**Dataset**

========================

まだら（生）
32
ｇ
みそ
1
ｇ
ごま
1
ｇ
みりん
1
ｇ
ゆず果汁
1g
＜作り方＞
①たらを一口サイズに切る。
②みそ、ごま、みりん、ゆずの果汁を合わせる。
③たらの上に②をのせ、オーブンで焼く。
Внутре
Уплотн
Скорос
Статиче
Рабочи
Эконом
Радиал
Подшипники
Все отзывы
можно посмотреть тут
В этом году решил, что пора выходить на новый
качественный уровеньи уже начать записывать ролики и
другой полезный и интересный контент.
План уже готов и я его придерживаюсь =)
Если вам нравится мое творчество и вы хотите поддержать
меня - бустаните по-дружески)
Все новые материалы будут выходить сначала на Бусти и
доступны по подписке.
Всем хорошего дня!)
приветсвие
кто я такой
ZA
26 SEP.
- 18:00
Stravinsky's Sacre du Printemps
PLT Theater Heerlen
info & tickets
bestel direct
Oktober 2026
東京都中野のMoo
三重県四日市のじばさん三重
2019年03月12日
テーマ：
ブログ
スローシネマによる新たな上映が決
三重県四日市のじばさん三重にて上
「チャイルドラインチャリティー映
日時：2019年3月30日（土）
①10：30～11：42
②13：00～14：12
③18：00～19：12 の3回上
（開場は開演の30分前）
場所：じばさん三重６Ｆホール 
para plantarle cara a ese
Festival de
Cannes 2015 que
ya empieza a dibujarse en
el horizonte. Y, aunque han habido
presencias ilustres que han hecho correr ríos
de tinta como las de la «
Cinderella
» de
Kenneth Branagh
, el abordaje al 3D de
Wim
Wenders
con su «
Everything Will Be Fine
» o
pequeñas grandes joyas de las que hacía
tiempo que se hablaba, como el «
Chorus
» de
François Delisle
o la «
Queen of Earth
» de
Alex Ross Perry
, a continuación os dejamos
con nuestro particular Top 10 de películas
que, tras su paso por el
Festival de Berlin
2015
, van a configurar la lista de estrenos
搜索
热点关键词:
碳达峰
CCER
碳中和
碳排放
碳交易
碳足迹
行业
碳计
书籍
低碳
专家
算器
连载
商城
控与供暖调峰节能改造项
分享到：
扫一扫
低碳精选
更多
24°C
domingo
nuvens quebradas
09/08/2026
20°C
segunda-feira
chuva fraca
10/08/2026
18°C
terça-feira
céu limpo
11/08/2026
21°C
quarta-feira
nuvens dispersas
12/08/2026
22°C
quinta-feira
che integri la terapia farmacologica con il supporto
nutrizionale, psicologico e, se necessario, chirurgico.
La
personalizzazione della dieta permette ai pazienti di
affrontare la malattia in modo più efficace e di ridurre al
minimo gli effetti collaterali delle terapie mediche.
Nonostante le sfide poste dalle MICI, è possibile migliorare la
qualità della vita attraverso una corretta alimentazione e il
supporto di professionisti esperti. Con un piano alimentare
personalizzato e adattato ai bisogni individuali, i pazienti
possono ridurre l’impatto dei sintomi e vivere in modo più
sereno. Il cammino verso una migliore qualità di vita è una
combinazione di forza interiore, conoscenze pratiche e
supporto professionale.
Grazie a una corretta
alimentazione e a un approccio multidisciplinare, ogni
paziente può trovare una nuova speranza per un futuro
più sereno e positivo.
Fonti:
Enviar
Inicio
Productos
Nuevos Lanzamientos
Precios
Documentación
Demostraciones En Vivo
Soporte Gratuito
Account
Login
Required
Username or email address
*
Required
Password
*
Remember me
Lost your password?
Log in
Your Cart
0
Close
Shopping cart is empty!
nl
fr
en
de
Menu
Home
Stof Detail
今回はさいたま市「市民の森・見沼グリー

========================

**What this task involves**
Repeat the material above in its entirety, exactly.

**Output**
まだら（生）
32
ｇ
みそ
1
ｇ
ごま
1
ｇ
みりん
1
ｇ
ゆず果汁
1g
＜作り方＞
①たらを一口サイズに切る。
②みそ、ごま、みりん、ゆずの果汁を合わせる。
③たらの上に②をのせ、オーブンで焼く。
Внутре
Уплотн
Скорос
Статиче
Рабочи
Эконом
Радиал
Подшипники
Все отзывы
можно посмотреть тут
В этом году решил, что пора выходить на новый
качественный уровеньи уже начать записывать ролики и
другой полезный и интересный контент.
План уже готов и я его придерживаюсь =)
Если вам нравится мое творчество и вы хотите поддержать
меня - бустаните по-дружески)
Все новые материалы будут выходить сначала на Бусти и
доступны по подписке.
Всем хорошего дня!)
приветсвие
кто я такой
ZA
26 SEP.
- 18:00
Stravinsky's Sacre du Printemps
PLT Theater Heerlen
info & tickets
bestel direct
Oktober 2026
東京都中野のMoo
三重県四日市のじばさん三重
2019年03月12日
テーマ：
ブログ
スローシネマによる新たな上映が決
三重県四日市のじばさん三重にて上
「チャイルドラインチャリティー映
日時：2019年3月30日（土）
①10：30～11：42
②13：00～14：12
③18：00～19：12 の3回上
（開場は開演の30分前）
場所：じばさん三重６Ｆホール 
para plantarle cara a ese
Festival de
Cannes 2015 que
ya empieza a dibujarse en
el horizonte. Y, aunque han habido
presencias ilustres que han hecho correr ríos
de tinta como las de la «
Cinderella
» de
Kenneth Branagh
, el abordaje al 3D de
Wim
Wenders
con su «
Everything Will Be Fine
» o
pequeñas grandes joyas de las que hacía
tiempo que se hablaba, como el «
Chorus
» de
François Delisle
o la «
Queen of Earth
» de
Alex Ross Perry
, a continuación os dejamos
con nuestro particular Top 10 de películas
que, tras su paso por el
Festival de Berlin
2015
, van a configurar la lista de estrenos
搜索
热点关键词:
碳达峰
CCER
碳中和
碳排放
碳交易
碳足迹
行业
碳计
书籍
低碳
专家
算器
连载
商城
控与供暖调峰节能改造项
分享到：
扫一扫
低碳精选
更多
24°C
domingo
nuvens quebradas
09/08/2026
20°C
segunda-feira
chuva fraca
10/08/2026
18°C
terça-feira
céu limpo
11/08/2026
21°C
quarta-feira
nuvens dispersas
12/08/2026
22°C
quinta-feira
che integri la terapia farmacologica con il supporto
nutrizionale, psicologico e, se necessario, chirurgico.
La
personalizzazione della dieta permette ai pazienti di
affrontare la malattia in modo più efficace e di ridurre al
minimo gli effetti collaterali delle terapie mediche.
Nonostante le sfide poste dalle MICI, è possibile migliorare la
qualità della vita attraverso una corretta alimentazione e il
supporto di professionisti esperti. Con un piano alimentare
personalizzato e adattato ai bisogni individuali, i pazienti
possono ridurre l’impatto dei sintomi e vivere in modo più
sereno. Il cammino verso una migliore qualità di vita è una
combinazione di forza interiore, conoscenze pratiche e
supporto professionale.
Grazie a una corretta
alimentazione e a un approccio multidisciplinare, ogni
paziente può trovare una nuova speranza per un futuro
più sereno e positivo.
Fonti:
Enviar
Inicio
Productos
Nuevos Lanzamientos
Precios
Documentación
Demostraciones En Vivo
Soporte Gratuito
Account
Login
Required
Username or email address
*
Required
Password
*
Remember me
Lost your password?
Log in
Your Cart
0
Close
Shopping cart is empty!
nl
fr
en
de
Menu
Home
Stof Detail
今回はさいたま市「市民の森・見沼グリー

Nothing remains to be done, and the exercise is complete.